Gute Gründe für Böden aus Holz

Wer ein Haus baut oder saniert, muss viele Entscheidungen treffen. Eine davon: Welcher Bodenbelag passt am besten. Seit Jahrhunderten fällt die Entscheidung dann immer wieder für Parkett – und das ist auch kein Wunder. Denn der klassische Bodenbelag hat viele positive Eigenschaften: Es ist strapazierfähig, pflegeleicht und fußwarm. Die Echtholzböden strahlen außerdem eine angenehme Wärme aus und verleihen Wohnräumen ein stilvolles, authentisches Ambiente. Am wichtigsten für viele Eigenheimbesitzer ist jedoch die sehr lange Haltbarkeit, denn Holzböden haben mehrere Leben. Wer es wünscht, kann ihnen sogar einen vollkommen neuen Look verleihen.
  • Naturholzböden lassen sich staubfrei renovieren; selbst altes Parkett wirkt danach wie neu.
  • Gebrauchsspuren wie Dellen, Kratzer, stumpfe oder verfärbte Stellen sind normal und behandelbar.
  • Bei kleinen Makeln reicht partielles Anschleifen und erneutes Ölen oder Versiegeln der Stelle.
  • Für beste Ergebnisse: etappenweise mit immer feineren Schleifmitteln arbeiten, möglichst staubfrei.
  • Stark beschädigte Böden besser von Profis auffrischen lassen; emissionsarme Lacke schützen lang.
Neuer Glanz fürs Parkett: Naturholzböden lassen sich recht einfach und staubfrei renovieren. Danach sieht selbst altes Parkett wieder aus wie neu.
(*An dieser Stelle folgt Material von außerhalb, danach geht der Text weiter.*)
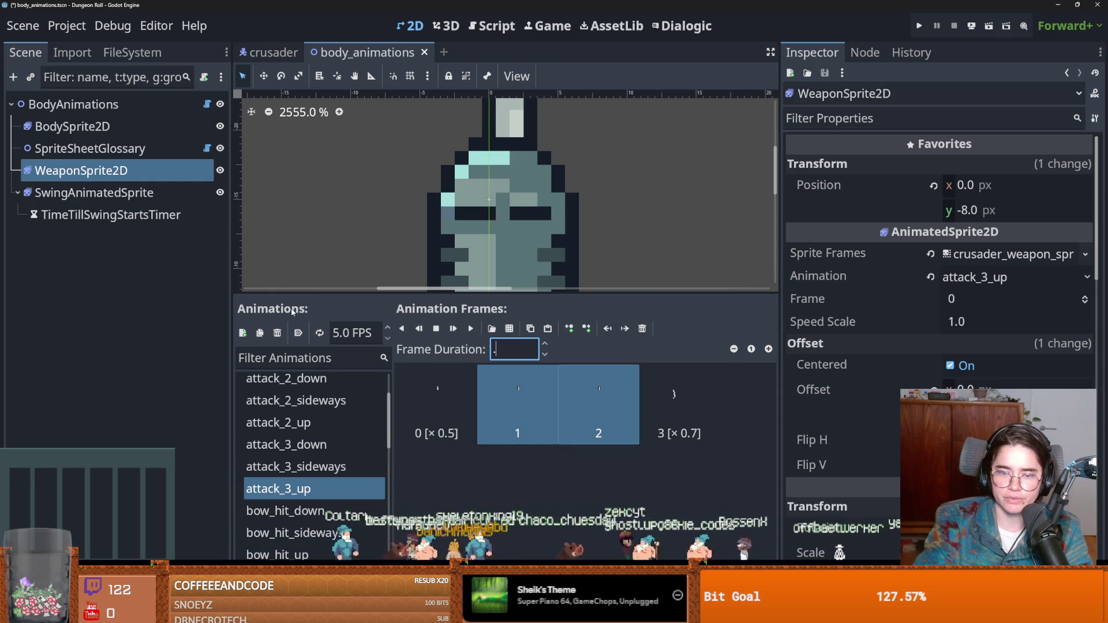
{"action": "type", "text": "6"}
Foto: Bona
Neuer Glanz fürs Parkett: Naturholzböden lassen sich recht einfach und staubfrei renovieren. Danach sieht selbst altes Parkett wieder aus wie neu. Foto: Bona
Gut gepflegt überdauert der Rohstoff Holz hunderte von Jahren und gewinnt mit der Zeit noch an Charme. Doch wo gelebt wird, entstehen auch Spuren. Der tägliche Gebrauch hinterlässt kleine Dellen, Kratzer – das Parkett kann mit den Jahren stumpf oder verfärbt aussehen. Der große Vorteil von Holzböden: Sie lassen sich abschleifen und renovieren. Bei kleineren Makeln reicht eine partielle Ausbesserung, also Stelle anschleifen und neu ölen oder versiegeln. Damit sich beim Renovieren kein Schleifstaub ausbreitet, sollten staubfreie Schleif- und Bürstenverfahren genutzt werden. Hierfür gibt es Spezialmaschinen. „Um das bestmögliche Ergebnis zu erreichen, empfehlen wir, den Boden etappenweise mit immer feineren Schleifmitteln abzuschleifen“, erklärt Kelly Sundov von Bona, dem schwedischen Spezialisten für Holzböden.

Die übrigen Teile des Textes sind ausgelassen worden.